Stored data
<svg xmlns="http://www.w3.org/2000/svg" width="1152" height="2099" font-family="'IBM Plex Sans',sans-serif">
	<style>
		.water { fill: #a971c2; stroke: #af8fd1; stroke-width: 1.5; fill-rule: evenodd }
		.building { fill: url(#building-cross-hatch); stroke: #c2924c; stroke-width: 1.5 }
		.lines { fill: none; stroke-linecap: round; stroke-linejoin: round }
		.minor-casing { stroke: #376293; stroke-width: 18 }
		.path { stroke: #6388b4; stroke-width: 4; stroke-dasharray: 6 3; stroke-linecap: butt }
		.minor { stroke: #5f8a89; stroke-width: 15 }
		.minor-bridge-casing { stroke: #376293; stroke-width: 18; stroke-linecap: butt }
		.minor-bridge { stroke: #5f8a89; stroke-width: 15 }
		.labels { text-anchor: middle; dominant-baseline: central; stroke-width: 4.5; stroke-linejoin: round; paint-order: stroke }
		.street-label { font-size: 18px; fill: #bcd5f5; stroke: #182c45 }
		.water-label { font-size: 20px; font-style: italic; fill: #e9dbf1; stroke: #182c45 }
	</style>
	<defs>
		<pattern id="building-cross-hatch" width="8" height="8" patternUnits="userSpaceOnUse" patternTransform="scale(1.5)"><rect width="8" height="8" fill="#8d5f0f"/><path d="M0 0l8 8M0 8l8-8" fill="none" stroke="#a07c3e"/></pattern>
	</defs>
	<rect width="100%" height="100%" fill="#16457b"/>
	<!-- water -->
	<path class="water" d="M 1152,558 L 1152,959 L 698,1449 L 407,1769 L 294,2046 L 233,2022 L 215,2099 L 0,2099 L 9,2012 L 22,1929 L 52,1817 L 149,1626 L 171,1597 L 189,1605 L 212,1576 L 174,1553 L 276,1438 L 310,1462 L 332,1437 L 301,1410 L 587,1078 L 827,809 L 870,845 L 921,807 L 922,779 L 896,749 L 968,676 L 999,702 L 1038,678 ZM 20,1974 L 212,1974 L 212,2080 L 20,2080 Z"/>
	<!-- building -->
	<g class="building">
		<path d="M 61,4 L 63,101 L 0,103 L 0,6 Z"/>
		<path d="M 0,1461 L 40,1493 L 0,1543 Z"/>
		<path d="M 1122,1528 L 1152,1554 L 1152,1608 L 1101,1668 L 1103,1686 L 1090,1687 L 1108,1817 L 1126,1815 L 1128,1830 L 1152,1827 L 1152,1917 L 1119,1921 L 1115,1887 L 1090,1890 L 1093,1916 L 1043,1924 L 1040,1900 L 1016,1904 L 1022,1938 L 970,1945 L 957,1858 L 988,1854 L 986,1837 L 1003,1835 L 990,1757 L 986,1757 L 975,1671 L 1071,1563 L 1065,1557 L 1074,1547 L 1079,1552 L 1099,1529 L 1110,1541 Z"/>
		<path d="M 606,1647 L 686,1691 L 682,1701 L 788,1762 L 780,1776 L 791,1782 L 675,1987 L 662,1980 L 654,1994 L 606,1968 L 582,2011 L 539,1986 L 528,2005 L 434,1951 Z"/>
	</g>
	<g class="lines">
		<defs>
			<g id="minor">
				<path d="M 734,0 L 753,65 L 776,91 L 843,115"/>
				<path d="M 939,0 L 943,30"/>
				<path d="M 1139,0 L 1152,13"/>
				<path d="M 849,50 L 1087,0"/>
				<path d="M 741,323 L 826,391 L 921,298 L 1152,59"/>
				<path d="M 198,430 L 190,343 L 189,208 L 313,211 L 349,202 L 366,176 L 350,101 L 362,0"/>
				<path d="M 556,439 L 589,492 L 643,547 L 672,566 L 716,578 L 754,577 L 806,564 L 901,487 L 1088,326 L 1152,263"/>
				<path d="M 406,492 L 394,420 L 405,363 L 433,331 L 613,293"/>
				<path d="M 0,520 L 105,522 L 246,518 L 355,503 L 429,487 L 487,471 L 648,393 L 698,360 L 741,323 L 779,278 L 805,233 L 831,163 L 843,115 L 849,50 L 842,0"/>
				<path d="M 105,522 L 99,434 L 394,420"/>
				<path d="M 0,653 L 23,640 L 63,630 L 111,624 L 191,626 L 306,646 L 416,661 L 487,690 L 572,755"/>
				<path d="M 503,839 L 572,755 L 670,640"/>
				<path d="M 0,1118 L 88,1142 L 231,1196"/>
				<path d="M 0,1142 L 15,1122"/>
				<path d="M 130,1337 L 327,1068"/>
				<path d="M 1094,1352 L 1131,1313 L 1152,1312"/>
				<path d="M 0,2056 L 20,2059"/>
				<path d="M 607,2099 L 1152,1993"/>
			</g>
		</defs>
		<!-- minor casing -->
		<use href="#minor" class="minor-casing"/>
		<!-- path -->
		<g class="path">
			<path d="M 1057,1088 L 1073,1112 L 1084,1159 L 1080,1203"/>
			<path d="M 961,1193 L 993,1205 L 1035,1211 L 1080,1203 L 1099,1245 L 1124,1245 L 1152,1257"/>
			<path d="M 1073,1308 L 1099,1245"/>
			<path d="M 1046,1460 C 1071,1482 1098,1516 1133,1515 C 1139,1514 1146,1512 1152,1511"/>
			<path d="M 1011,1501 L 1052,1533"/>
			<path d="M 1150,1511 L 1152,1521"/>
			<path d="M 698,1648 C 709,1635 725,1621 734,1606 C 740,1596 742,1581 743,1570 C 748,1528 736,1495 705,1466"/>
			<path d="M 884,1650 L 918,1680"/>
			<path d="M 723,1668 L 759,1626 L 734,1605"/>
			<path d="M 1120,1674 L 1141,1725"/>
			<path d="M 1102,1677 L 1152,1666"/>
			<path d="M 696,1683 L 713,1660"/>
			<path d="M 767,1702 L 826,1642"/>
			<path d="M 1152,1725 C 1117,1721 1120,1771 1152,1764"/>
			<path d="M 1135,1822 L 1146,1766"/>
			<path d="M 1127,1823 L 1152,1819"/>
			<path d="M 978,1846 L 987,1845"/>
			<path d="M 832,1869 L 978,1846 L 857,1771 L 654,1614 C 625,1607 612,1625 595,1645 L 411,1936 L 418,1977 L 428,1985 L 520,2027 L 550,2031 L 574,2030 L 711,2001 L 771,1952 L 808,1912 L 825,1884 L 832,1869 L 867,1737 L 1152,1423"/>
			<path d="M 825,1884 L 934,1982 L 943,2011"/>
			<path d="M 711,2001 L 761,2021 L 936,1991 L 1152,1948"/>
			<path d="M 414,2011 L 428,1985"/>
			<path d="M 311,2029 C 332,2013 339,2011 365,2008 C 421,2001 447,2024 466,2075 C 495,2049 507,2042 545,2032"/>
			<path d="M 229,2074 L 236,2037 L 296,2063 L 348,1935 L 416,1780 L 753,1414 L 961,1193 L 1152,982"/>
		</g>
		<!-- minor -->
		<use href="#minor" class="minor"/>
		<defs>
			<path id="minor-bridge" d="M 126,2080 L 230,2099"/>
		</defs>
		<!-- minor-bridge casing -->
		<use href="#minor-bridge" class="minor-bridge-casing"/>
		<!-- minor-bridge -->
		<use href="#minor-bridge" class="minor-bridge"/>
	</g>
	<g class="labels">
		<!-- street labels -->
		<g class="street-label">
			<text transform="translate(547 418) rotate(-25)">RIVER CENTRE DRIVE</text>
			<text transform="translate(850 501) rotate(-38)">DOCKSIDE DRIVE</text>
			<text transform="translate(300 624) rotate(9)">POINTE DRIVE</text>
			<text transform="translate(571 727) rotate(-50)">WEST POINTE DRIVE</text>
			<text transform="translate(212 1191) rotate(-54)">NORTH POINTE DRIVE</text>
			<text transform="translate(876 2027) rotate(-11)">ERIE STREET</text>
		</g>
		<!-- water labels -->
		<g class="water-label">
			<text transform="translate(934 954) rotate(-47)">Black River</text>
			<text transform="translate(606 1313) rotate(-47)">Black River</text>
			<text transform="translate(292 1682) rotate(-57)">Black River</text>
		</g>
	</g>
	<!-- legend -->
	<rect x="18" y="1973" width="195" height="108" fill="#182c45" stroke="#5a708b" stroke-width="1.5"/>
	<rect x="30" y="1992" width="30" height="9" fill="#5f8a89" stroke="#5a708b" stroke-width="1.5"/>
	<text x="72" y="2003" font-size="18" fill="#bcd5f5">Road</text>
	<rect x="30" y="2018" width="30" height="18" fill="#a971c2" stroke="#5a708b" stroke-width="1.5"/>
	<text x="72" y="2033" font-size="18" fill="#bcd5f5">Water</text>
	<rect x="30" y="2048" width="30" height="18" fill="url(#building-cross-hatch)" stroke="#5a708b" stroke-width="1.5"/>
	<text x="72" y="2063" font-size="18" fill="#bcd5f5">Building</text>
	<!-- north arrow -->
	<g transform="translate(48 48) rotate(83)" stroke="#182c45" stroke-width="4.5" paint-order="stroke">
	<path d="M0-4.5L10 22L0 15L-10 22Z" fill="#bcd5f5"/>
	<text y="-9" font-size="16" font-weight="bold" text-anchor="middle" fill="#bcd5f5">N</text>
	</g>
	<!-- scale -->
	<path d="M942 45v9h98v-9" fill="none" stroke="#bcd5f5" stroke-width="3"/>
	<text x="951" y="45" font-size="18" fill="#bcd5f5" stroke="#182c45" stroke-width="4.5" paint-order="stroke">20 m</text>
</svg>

Aim of the task →
Among the lines of the entries above, count those containing the string "middle". Write the number alone.

Result of this task →
2